Falling Back On Fossil Fuels
As governments struggle to find ways to respond financially to the pandemic and support its business sector, many countries’ recovery plans are going to mean that the environment is going to take a big hit. Business is the focus, and even countries that are budgeting for improving their green infrastructure are earmarking spending for tax relief for fossil fuel companies and spending on fossil fuel industries. Canada, for example, has plans for road expansion, and India has continued to rely on coal even as it spends hundreds of millions to go green. Keeping the economy going has meant that pledges and promises are falling by the wayside. What’s more, as countries start to come out of lockdown and make a determined push back towards the old normal, those once-promising drops in carbon emissions are booming back to their pre-pandemic levels. If there’s no plan in place to address them, even Joe Biden’s promise to bring down greenhouse gas emissions in the US won’t be enough to cover the damage being done.
We’re Still Seeing Baby Steps
As promised, the UK’s Prime Minister Boris Johnson has unveiled a new plan for a greener Britain with the aim to hit net zero by 2050. His 10-point plan certainly sounds impressive on paper, with pledges to boost wind and nuclear power, funds to insulate public building and homes, and investments in carbon retention schemes. He’s also laid out plans to plant 30,000 hectares of trees and ban combustion engine sales by 2030. His plans come with a £12 billion price tag, but is it really enough to make the dramatic changes needed?
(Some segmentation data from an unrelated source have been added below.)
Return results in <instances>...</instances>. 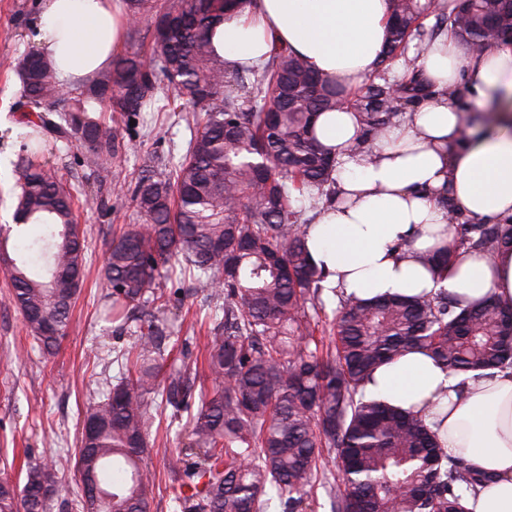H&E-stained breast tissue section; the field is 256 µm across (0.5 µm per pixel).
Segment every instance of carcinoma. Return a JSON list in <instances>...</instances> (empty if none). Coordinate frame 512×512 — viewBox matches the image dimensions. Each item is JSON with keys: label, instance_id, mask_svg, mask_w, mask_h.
<instances>
[{"label": "carcinoma", "instance_id": "cac0c4a2", "mask_svg": "<svg viewBox=\"0 0 512 512\" xmlns=\"http://www.w3.org/2000/svg\"><path fill=\"white\" fill-rule=\"evenodd\" d=\"M131 20L152 25L159 73L129 52L87 84L70 88L42 56L17 64L25 123L37 128L13 169L20 225L10 237L42 234L3 274L31 337L53 352L65 335L84 275L87 243L69 188L43 157L48 135L84 148L77 163L109 173L127 129L145 112H165L163 75L192 108L185 153L160 173L137 178L131 195L145 223L112 239L105 254L101 314L129 336L115 351L118 376L86 412L75 467L83 512H151L156 472L149 439L168 414L167 432H189L168 466L179 512H303L319 484L332 512H466V492L483 476L450 458L436 434L409 412L365 397L385 362L424 352L454 373L512 367V307L493 297L464 306L440 292L373 302L338 299L333 340L324 346L308 306L326 290L327 273L306 245L301 199L336 201V157L315 134L323 112L344 105L356 116L352 154L405 118L434 90L421 73L433 38L451 32L469 45L512 34V0H390L380 66L354 90L317 75L288 47L273 44L267 62L231 68L216 52L227 0H126ZM434 17L427 28L423 20ZM416 54L406 55L411 40ZM100 106L89 116V106ZM453 248L493 254L512 247V218L473 224L447 198ZM224 317L208 318L205 377L165 356L187 339L173 335L161 308L182 305L180 288H163L174 265ZM331 457L340 473L320 468ZM61 459L25 463L23 480L0 478V512H48Z\"/></svg>", "mask_w": 512, "mask_h": 512}]
</instances>
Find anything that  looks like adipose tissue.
I'll return each mask as SVG.
<instances>
[{"label": "adipose tissue", "instance_id": "adipose-tissue-1", "mask_svg": "<svg viewBox=\"0 0 512 512\" xmlns=\"http://www.w3.org/2000/svg\"><path fill=\"white\" fill-rule=\"evenodd\" d=\"M389 0H252L226 16L215 45L232 67H258L273 43L288 46L322 77L354 87L374 72L383 50ZM130 21L121 0H45L33 39L60 80L79 84L108 66ZM435 94L389 128L369 154L349 156L350 112L319 115V139L333 148L338 203L308 230L307 247L329 273L328 287L363 299L447 293L471 304L496 296L512 304V250L493 257L459 253L449 275L433 276L424 256L452 245L448 196L477 222L512 217V43L474 50L441 34L422 61ZM498 100L487 136L465 135V117L483 122ZM366 397L421 416L449 455L487 480L467 495L468 512H512V370L451 373L409 352L382 365Z\"/></svg>", "mask_w": 512, "mask_h": 512}]
</instances>
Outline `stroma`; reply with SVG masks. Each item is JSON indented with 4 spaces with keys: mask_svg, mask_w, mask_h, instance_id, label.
I'll list each match as a JSON object with an SVG mask.
<instances>
[{
    "mask_svg": "<svg viewBox=\"0 0 512 512\" xmlns=\"http://www.w3.org/2000/svg\"><path fill=\"white\" fill-rule=\"evenodd\" d=\"M40 0H0V151L18 154L21 84L16 74L19 59L32 50L31 26L38 19ZM172 109L148 115V127L139 135L125 136V147L112 162L107 179L75 164L77 145L47 154L50 165L77 190V218L86 234L88 267L70 324L55 354L33 345L20 312L9 300L11 288L0 274V467L19 479L26 458L60 456L62 497L74 499L81 485L74 468V452L81 436V417L96 401L104 380L118 372L114 350L121 342L109 323L97 314L98 300L106 289L105 252L113 236L143 223L131 196L120 194L123 184H134L149 158L172 164L170 149L185 145L190 137L181 114L188 106L173 90L160 86ZM207 293L190 287L182 306L168 307L166 315L175 335L193 336L187 362L201 357L205 344L194 333V314L206 309Z\"/></svg>",
    "mask_w": 512,
    "mask_h": 512,
    "instance_id": "obj_1",
    "label": "stroma"
}]
</instances>
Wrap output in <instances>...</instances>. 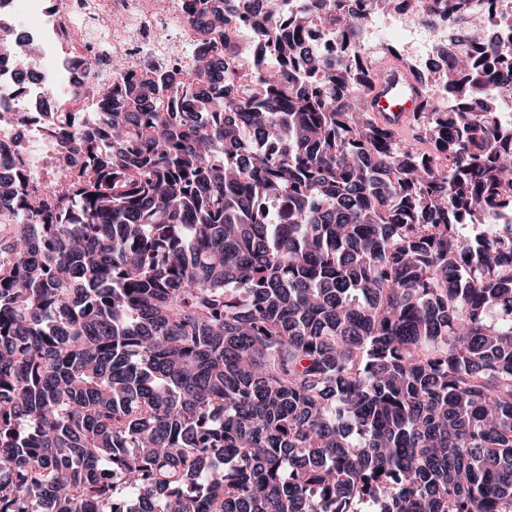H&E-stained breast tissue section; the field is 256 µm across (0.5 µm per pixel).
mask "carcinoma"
I'll return each mask as SVG.
<instances>
[{
    "instance_id": "cac0c4a2",
    "label": "carcinoma",
    "mask_w": 512,
    "mask_h": 512,
    "mask_svg": "<svg viewBox=\"0 0 512 512\" xmlns=\"http://www.w3.org/2000/svg\"><path fill=\"white\" fill-rule=\"evenodd\" d=\"M283 2L197 0L192 81L129 59L95 125L42 113L52 199L0 178V512H512V50L417 0L468 48L406 142L357 51L398 0ZM301 40L304 45H313L322 53H335L340 48V41L336 33L323 25L311 24L302 33Z\"/></svg>"
}]
</instances>
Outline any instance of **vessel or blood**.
Masks as SVG:
<instances>
[{
	"label": "vessel or blood",
	"instance_id": "b4317fda",
	"mask_svg": "<svg viewBox=\"0 0 512 512\" xmlns=\"http://www.w3.org/2000/svg\"><path fill=\"white\" fill-rule=\"evenodd\" d=\"M368 103L382 122L399 127L420 110L423 99L410 74L402 66L391 63L385 67L383 80L370 90Z\"/></svg>",
	"mask_w": 512,
	"mask_h": 512
}]
</instances>
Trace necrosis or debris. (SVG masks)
I'll use <instances>...</instances> for the list:
<instances>
[{
	"instance_id": "obj_1",
	"label": "necrosis or debris",
	"mask_w": 512,
	"mask_h": 512,
	"mask_svg": "<svg viewBox=\"0 0 512 512\" xmlns=\"http://www.w3.org/2000/svg\"><path fill=\"white\" fill-rule=\"evenodd\" d=\"M190 0H63L57 8H49L47 0H5L0 9L16 14L18 6L30 11L47 12L50 18V47L60 49L73 67L68 71V90L55 88L42 63H34L26 74H19L10 56H0V106L22 115L11 126L0 127V161L16 157L18 146L38 142L44 155L57 153L58 145L46 137L37 116L28 112L29 96L44 98L49 111L62 113L66 122L87 126L96 111L102 109L114 73L135 56L146 57L160 67L180 68L184 80H193L190 53L204 40L203 30L185 24L184 15ZM455 30L441 24L419 51H412L409 40H398L395 54H411L414 68L430 76L446 65L445 49L460 50ZM93 59L94 75L75 68V61ZM92 82L94 95H74L73 87Z\"/></svg>"
}]
</instances>
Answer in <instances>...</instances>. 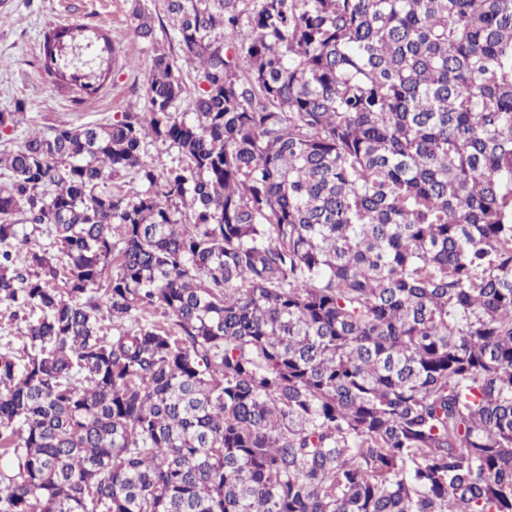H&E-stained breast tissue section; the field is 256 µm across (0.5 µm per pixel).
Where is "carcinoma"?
I'll use <instances>...</instances> for the list:
<instances>
[{"mask_svg": "<svg viewBox=\"0 0 512 512\" xmlns=\"http://www.w3.org/2000/svg\"><path fill=\"white\" fill-rule=\"evenodd\" d=\"M163 11L143 109L0 152V512H512V0ZM147 161L158 169L168 167L176 161L178 151L168 144L156 143L148 146ZM15 308L6 303H0V351L10 349L20 355L22 351L26 323L23 319V313L13 317Z\"/></svg>", "mask_w": 512, "mask_h": 512, "instance_id": "carcinoma-1", "label": "carcinoma"}]
</instances>
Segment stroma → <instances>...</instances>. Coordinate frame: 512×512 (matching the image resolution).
I'll return each instance as SVG.
<instances>
[{
	"label": "stroma",
	"instance_id": "stroma-1",
	"mask_svg": "<svg viewBox=\"0 0 512 512\" xmlns=\"http://www.w3.org/2000/svg\"><path fill=\"white\" fill-rule=\"evenodd\" d=\"M150 12L162 11L161 0H0V111L12 110L23 100L26 110L7 135L0 136V150L14 149L35 132L50 133L57 126L77 127L112 121L131 107H143V83L153 48L176 50L172 30H157L156 45L149 46L133 36L128 15L134 3ZM110 32L120 47V59L135 60L134 68H117L99 91L75 101L71 92L57 88L44 74L40 61L42 31L47 21Z\"/></svg>",
	"mask_w": 512,
	"mask_h": 512
}]
</instances>
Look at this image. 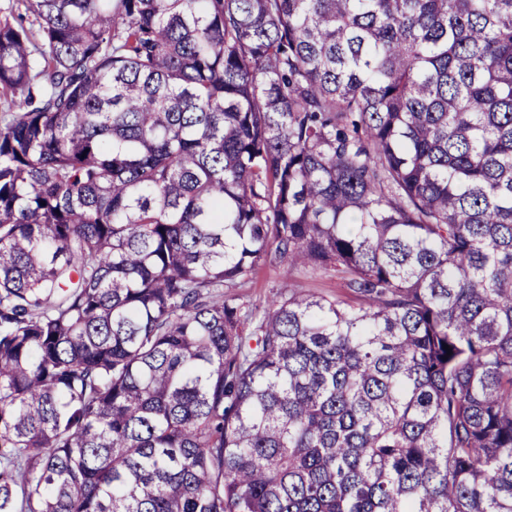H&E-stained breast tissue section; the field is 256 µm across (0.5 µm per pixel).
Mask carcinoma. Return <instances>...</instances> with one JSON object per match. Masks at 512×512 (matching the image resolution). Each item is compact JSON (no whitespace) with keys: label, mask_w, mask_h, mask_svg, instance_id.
<instances>
[{"label":"carcinoma","mask_w":512,"mask_h":512,"mask_svg":"<svg viewBox=\"0 0 512 512\" xmlns=\"http://www.w3.org/2000/svg\"><path fill=\"white\" fill-rule=\"evenodd\" d=\"M21 2L0 512H512V0ZM284 287H292L326 296L343 297L346 290L334 273L291 267L282 262L260 265L251 279L236 291L256 302H265Z\"/></svg>","instance_id":"obj_1"}]
</instances>
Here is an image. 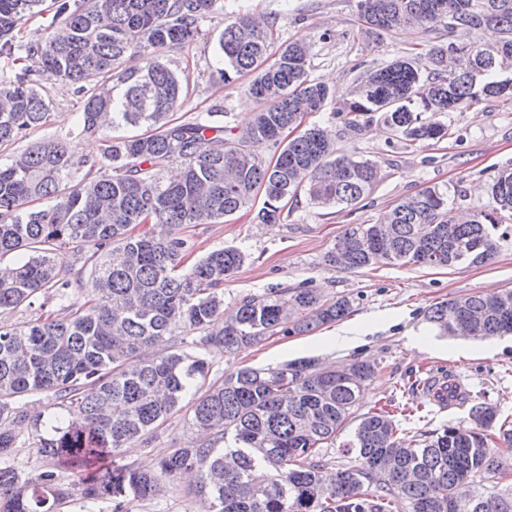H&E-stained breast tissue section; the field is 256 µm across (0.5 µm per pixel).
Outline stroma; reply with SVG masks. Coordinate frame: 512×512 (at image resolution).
I'll return each mask as SVG.
<instances>
[{
	"mask_svg": "<svg viewBox=\"0 0 512 512\" xmlns=\"http://www.w3.org/2000/svg\"><path fill=\"white\" fill-rule=\"evenodd\" d=\"M273 18L279 42L305 38L312 44L311 72L331 88H351L363 67H379L427 48L430 37L418 31L365 40L358 35L357 0H222V6L203 19L199 37L184 48L161 53L164 62L189 80L190 95L172 117L185 121L210 115L212 121L243 130L263 104L247 91L248 78L224 85L218 78L222 63L215 43L224 19L235 15ZM51 118L32 134L36 140L61 139L74 155L99 145L95 136L78 130L81 103L71 86L48 82ZM308 124L336 130L340 152L376 161L382 178L354 207L321 208L300 199L288 203V216L278 224L251 223L240 211L218 224H193L183 234L192 245L191 259L223 247L247 256L224 284V303L232 305L247 294L272 288L311 287L324 298L346 296L352 302L343 320L295 336H275L246 349L226 353L211 349L210 381L224 379L244 367L268 368L310 357L320 365H348L367 359L376 373L346 425L354 431L359 415L374 404L396 406L395 421L402 434L418 437L438 433L451 424H468L471 404H497L501 417L512 420V337L474 341L443 337L425 321L429 306L471 293L512 289V222L504 223L506 238L495 258L483 265L452 267L373 265L344 271L325 265L323 256L352 224H375L401 199L438 186L448 191L450 206L471 210L485 206L487 189L497 171L512 167V102L485 99L449 113L451 134L429 147L388 142L381 129L364 134L343 133L342 120L332 110L310 115ZM352 343L332 342L340 332ZM449 377L459 384L466 402L443 407L413 386L429 376ZM196 393H189L178 412L156 432L152 441L134 443L123 462L152 470L170 448L195 440L191 425ZM195 479L180 477L154 499L128 500L125 512H205L194 495Z\"/></svg>",
	"mask_w": 512,
	"mask_h": 512,
	"instance_id": "35a3bbf8",
	"label": "stroma"
}]
</instances>
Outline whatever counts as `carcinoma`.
<instances>
[{"mask_svg": "<svg viewBox=\"0 0 512 512\" xmlns=\"http://www.w3.org/2000/svg\"><path fill=\"white\" fill-rule=\"evenodd\" d=\"M43 2L0 0V55L27 62L0 81V149L47 124L43 81L74 87L81 132L100 136L103 149L77 157L52 139L0 164V259L23 255L0 275V313L39 295L66 311L0 325V512H55L76 494L123 512L128 498L151 500L185 471L196 472L194 494L207 512H512L511 487L459 494L477 476L495 477L501 450H512V424L491 403L474 404L469 425L424 440L399 436L388 412L370 410L344 443L357 464L336 470L318 457L361 400L375 373L370 361L338 371L301 358L205 385L210 348L309 333L343 319L351 303L313 288H273L226 308L224 281L246 255L220 248L183 265L186 226L233 216L259 191L258 224L281 223L286 202L302 194L347 207L370 194L379 165L339 152L327 128L301 129L307 115L330 107L353 134L377 123L391 140L430 146L448 136L449 113L482 97L512 100V77H502L512 65V0H358L365 38L439 27L470 38H441L413 58L367 69L340 103L312 77L309 44L276 48L274 21L230 17L218 41L220 79L253 75L249 92L265 103L237 135L205 119H171L189 83L160 59L166 48L192 44L219 0H63L42 39L18 40ZM141 126L140 135L120 134ZM266 144L276 148L273 162L259 152ZM173 159L183 170L166 181L161 171ZM507 214L512 168L494 177L483 208L458 211L448 189L429 187L381 224L348 227L325 262L343 270L485 264ZM67 253L83 256L87 276L73 277ZM80 294L84 302L71 301ZM425 318L447 335H512V289L439 302ZM178 327L199 333L195 352L147 354ZM202 387L191 421L210 439L168 449L153 473L98 466L106 454L120 459L149 442L185 394ZM32 394L66 414L36 434L49 467L24 476L4 459L17 441L9 421L24 416L16 402Z\"/></svg>", "mask_w": 512, "mask_h": 512, "instance_id": "1", "label": "carcinoma"}]
</instances>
The announcement was met with both praise for taking a step and criticism for the heavy reliance on nuclear power and hydrogen, and for delivering an outline that doesn’t match the steps being taken by other countries. As the grim realities of the impact the pandemic and Brexit will have on the economy come into focus in the coming year and beyond, it is more vital than ever that the government take real action and make serious commitments to change.